◆ STATED TASK:
Repeat every line for each item below word for word, without changing anything.

— begin —

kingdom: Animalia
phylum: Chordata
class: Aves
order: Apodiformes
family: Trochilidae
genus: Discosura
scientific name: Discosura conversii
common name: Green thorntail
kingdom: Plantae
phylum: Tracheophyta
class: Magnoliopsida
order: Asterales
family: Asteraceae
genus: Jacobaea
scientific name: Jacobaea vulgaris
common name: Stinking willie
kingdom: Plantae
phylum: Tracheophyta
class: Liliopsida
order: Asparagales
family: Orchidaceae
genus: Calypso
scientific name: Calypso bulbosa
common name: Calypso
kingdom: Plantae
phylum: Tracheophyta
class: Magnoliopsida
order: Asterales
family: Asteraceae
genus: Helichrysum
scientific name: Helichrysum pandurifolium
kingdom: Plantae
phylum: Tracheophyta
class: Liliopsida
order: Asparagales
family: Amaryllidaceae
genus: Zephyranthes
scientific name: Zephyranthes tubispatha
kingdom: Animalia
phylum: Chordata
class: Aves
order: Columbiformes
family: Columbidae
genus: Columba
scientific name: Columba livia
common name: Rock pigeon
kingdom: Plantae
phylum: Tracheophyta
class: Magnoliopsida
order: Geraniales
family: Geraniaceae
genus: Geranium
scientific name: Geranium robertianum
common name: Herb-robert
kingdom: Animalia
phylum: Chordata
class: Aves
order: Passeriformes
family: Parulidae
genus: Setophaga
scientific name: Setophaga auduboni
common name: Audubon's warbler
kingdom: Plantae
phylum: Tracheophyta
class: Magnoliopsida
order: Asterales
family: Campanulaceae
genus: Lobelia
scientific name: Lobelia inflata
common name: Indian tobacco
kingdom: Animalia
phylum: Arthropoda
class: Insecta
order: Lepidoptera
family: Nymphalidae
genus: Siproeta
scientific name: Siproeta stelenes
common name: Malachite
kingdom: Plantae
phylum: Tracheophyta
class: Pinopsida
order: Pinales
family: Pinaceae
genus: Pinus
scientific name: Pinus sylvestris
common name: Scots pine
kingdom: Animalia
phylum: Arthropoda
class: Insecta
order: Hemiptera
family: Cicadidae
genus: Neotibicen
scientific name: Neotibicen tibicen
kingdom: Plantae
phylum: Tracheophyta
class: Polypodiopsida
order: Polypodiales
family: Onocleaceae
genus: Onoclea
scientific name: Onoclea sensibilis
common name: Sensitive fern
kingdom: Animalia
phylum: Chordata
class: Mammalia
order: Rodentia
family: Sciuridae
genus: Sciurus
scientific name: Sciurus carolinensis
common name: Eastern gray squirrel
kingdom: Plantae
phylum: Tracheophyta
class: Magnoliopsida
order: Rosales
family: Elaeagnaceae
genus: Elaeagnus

— end —

◆ ANSWER FOR THE TASK:
kingdom: Animalia
phylum: Chordata
class: Aves
order: Apodiformes
family: Trochilidae
genus: Discosura
scientific name: Discosura conversii
common name: Green thorntail
kingdom: Plantae
phylum: Tracheophyta
class: Magnoliopsida
order: Asterales
family: Asteraceae
genus: Jacobaea
scientific name: Jacobaea vulgaris
common name: Stinking willie
kingdom: Plantae
phylum: Tracheophyta
class: Liliopsida
order: Asparagales
family: Orchidaceae
genus: Calypso
scientific name: Calypso bulbosa
common name: Calypso
kingdom: Plantae
phylum: Tracheophyta
class: Magnoliopsida
order: Asterales
family: Asteraceae
genus: Helichrysum
scientific name: Helichrysum pandurifolium
kingdom: Plantae
phylum: Tracheophyta
class: Liliopsida
order: Asparagales
family: Amaryllidaceae
genus: Zephyranthes
scientific name: Zephyranthes tubispatha
kingdom: Animalia
phylum: Chordata
class: Aves
order: Columbiformes
family: Columbidae
genus: Columba
scientific name: Columba livia
common name: Rock pigeon
kingdom: Plantae
phylum: Tracheophyta
class: Magnoliopsida
order: Geraniales
family: Geraniaceae
genus: Geranium
scientific name: Geranium robertianum
common name: Herb-robert
kingdom: Animalia
phylum: Chordata
class: Aves
order: Passeriformes
family: Parulidae
genus: Setophaga
scientific name: Setophaga auduboni
common name: Audubon's warbler
kingdom: Plantae
phylum: Tracheophyta
class: Magnoliopsida
order: Asterales
family: Campanulaceae
genus: Lobelia
scientific name: Lobelia inflata
common name: Indian tobacco
kingdom: Animalia
phylum: Arthropoda
class: Insecta
order: Lepidoptera
family: Nymphalidae
genus: Siproeta
scientific name: Siproeta stelenes
common name: Malachite
kingdom: Plantae
phylum: Tracheophyta
class: Pinopsida
order: Pinales
family: Pinaceae
genus: Pinus
scientific name: Pinus sylvestris
common name: Scots pine
kingdom: Animalia
phylum: Arthropoda
class: Insecta
order: Hemiptera
family: Cicadidae
genus: Neotibicen
scientific name: Neotibicen tibicen
kingdom: Plantae
phylum: Tracheophyta
class: Polypodiopsida
order: Polypodiales
family: Onocleaceae
genus: Onoclea
scientific name: Onoclea sensibilis
common name: Sensitive fern
kingdom: Animalia
phylum: Chordata
class: Mammalia
order: Rodentia
family: Sciuridae
genus: Sciurus
scientific name: Sciurus carolinensis
common name: Eastern gray squirrel
kingdom: Plantae
phylum: Tracheophyta
class: Magnoliopsida
order: Rosales
family: Elaeagnaceae
genus: Elaeagnus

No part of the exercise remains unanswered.